Published 07 August 2008

Gordon Brown is a self-confessed fan of Ian Rankin and Raymond Chandler. So we asked you to send in excerpts from these authors, with Gordon as a hardbitten Rebus- or Marlowe-type figure dealing with the vicissitudes of being Prime Minister Set by Gavin Ross

Report by Ms de Meaner

Well done. Hon menshes to Barry Baldwin, Alanna Blake, Ian Birchall and Nigel Evans. The winners get £20 each, with the overall top dog getting the extra Tesco vouchers. I mean Bill Greenwell.

The rain in Downing Street came down like a guilty verdict. The front-door cop spat in the gutter, where someone had dropped a Pepsi can. It washed as far as a drain grid before sticking as if it had received a mortal kick in the teeth.

That was me, Gordon Brown, ace politician and economics wizard. At least I was until Phoney Tony painted me into the frame. He had more twists than an anaconda, his wife was as out to lunch as Michael Jackson and his idea of Mr Integrity was Peter Mandelson.

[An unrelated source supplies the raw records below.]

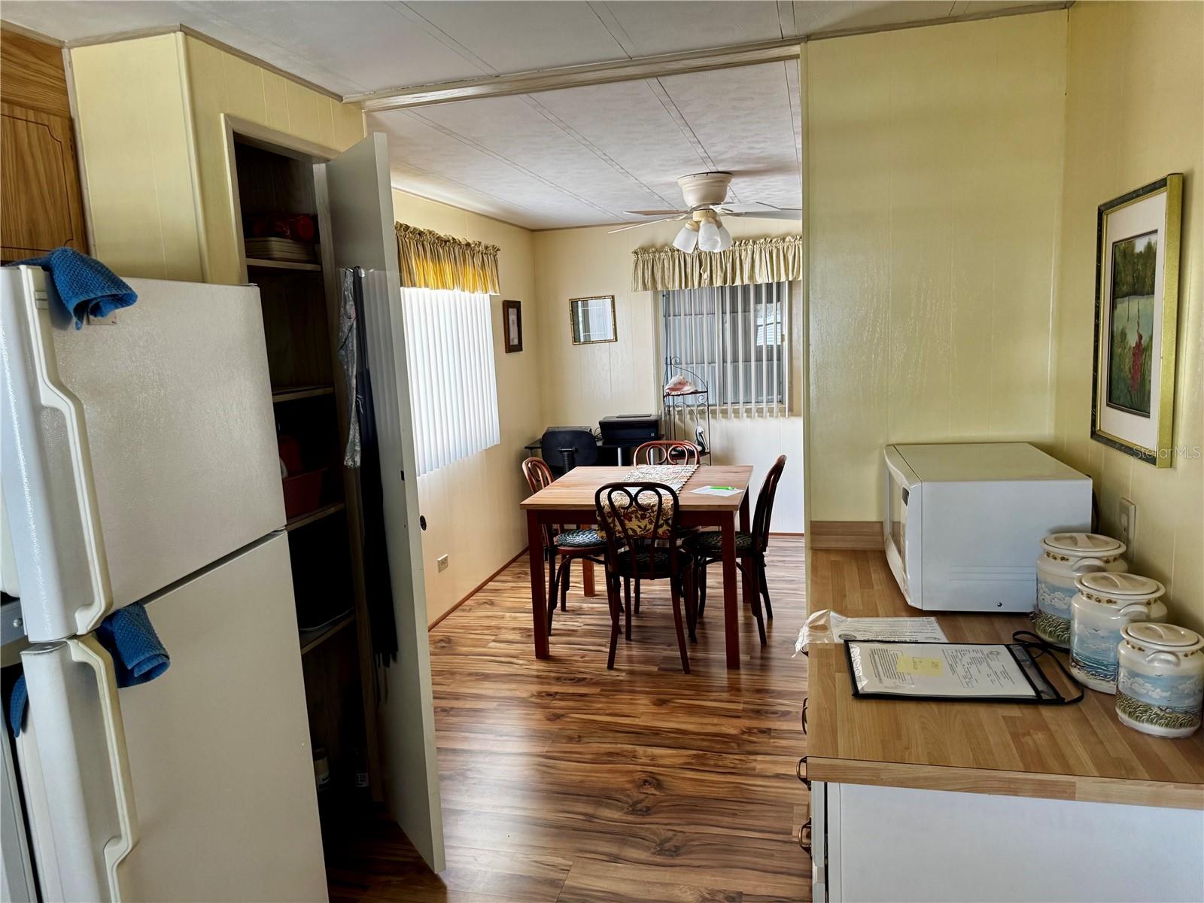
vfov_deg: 56.8
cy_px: 452
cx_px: 602
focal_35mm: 24
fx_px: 835
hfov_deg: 71.6
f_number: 1.78
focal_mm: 6.76
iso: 200
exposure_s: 1/108
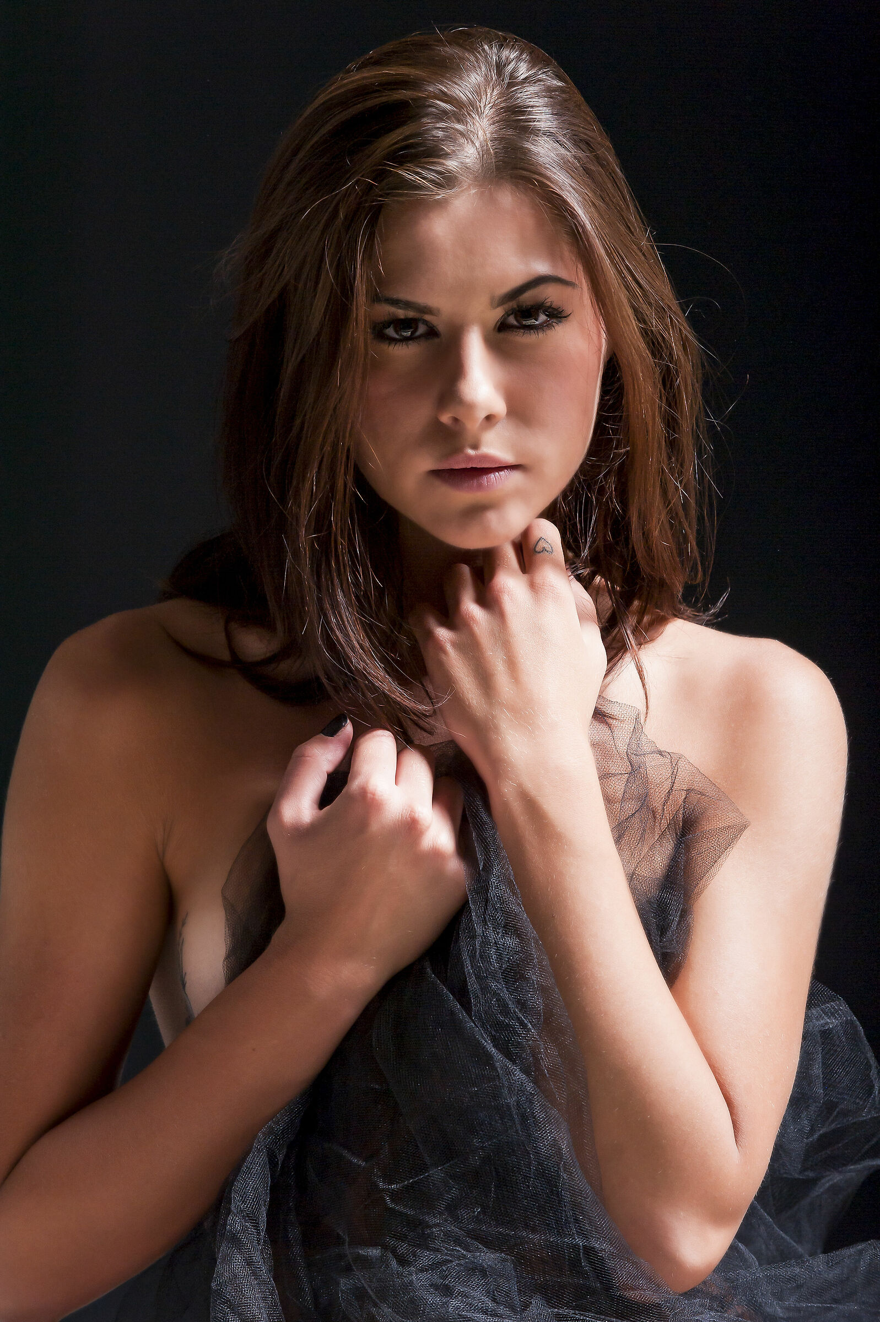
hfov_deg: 8.8
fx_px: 5690
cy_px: 661
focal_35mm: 155
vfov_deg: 13.3
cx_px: 440
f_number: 10
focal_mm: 155
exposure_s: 1/250
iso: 200
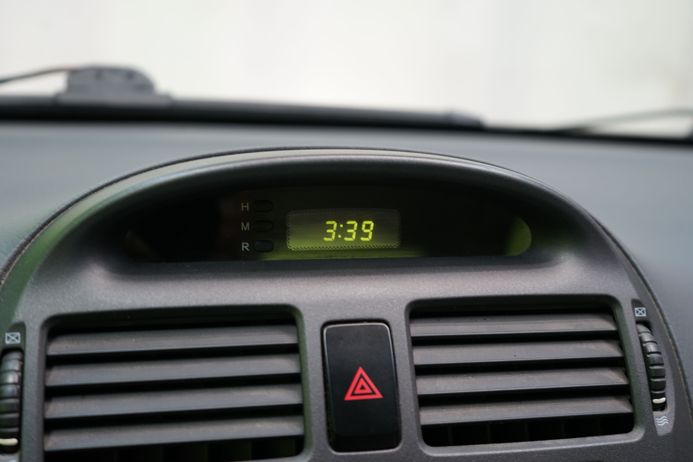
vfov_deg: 32.6
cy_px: 231
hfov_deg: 47.4
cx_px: 346
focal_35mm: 41
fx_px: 789
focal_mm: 41
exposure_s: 1/30
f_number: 4.5
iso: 500
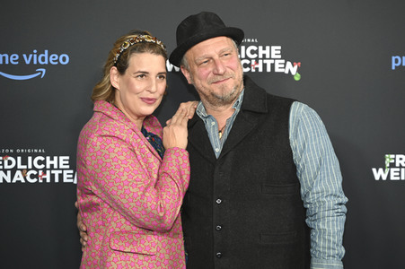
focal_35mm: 75
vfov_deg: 18.2
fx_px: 843
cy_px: 134
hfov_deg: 27.0
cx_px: 202
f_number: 2.8
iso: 400
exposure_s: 1/125
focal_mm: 75
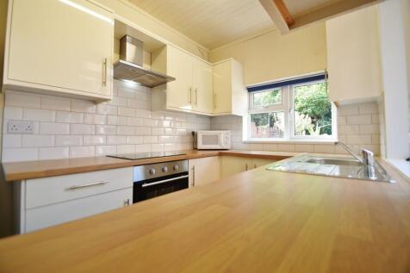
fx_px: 171
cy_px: 136
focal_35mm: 15
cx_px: 205
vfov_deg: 77.3
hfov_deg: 100.4
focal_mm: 10
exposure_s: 1/125
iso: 400
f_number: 5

Mandelson. Chugging Krug in Brussels while the world got on my case and I couldn't get on anyone's.

Except maybe one person.

Lifting the phone, I dialled Prudence's number.

Basil Ransome-Davies

It was hot in Baghdad and David five star goddam General of Iraq Petraeus wanted more soldiers. British soldiers. I was talking about intensifying the economic infrastructure but he wasn't listening.

The door opened behind me.

"Who's that," he asked.

"It's my Foreign Secretary."

"What happened to the guy with the shrunken head?"

"He died."

"Uh, well listen, no hard feelings but Tony wrote the cheque for this one before he left the company and all we're doing is asking you to honour it."

He left the room. I glanced over at Miliband, all chiselled jaw and muscle.

"See he changes his mind."

Miliband set that jaw, cracked his knuckles and left the room with the grace of an arab dhow skimming over the Tigris.

Neil Stone

Brown tipped back a double Grouse and looked out the grimy Downing Street windows. Jings, this place. Full of woolly suits: all soda-pop and Irn-Bru. He sloshed another jolt of whisky into his glass, lit his third cigarette, slipped a cassette on. "Give Me Just a Little More Time": the Chairmen of the Board. Motown under a pseudonym. No proper credit. They were playing his tune . . .

He punched buttons on his phone. A sullen voice answered.

"Mervyn? Enough of this shite. I know you've got extras in Special Reserve: I'm calling in favours. I want cuts in interest rates, and a big bung to pensioners, all of them. I'm nationalising supermarkets, now."

Thrombosis in Threadneedle Street: your turn, pal. "Dear Prudence": forget it.

Bill Greenwell

No 4042 A night at the opera

Set by Joy Hosker

So . . . the Royal Opera House is to offer all 2,200 seats for a single performance of Don Giovanni to Sun readers. It's a chance for it to be performed to "an audience of new faces", said Tony Hall, CEO of the ROH, "people who perhaps may not have thought the Royal Opera House was for them, or who felt it was too expensive". We want overheard conversations during the interval in the Crush Bar - and do try to avoid the usual stereotypes.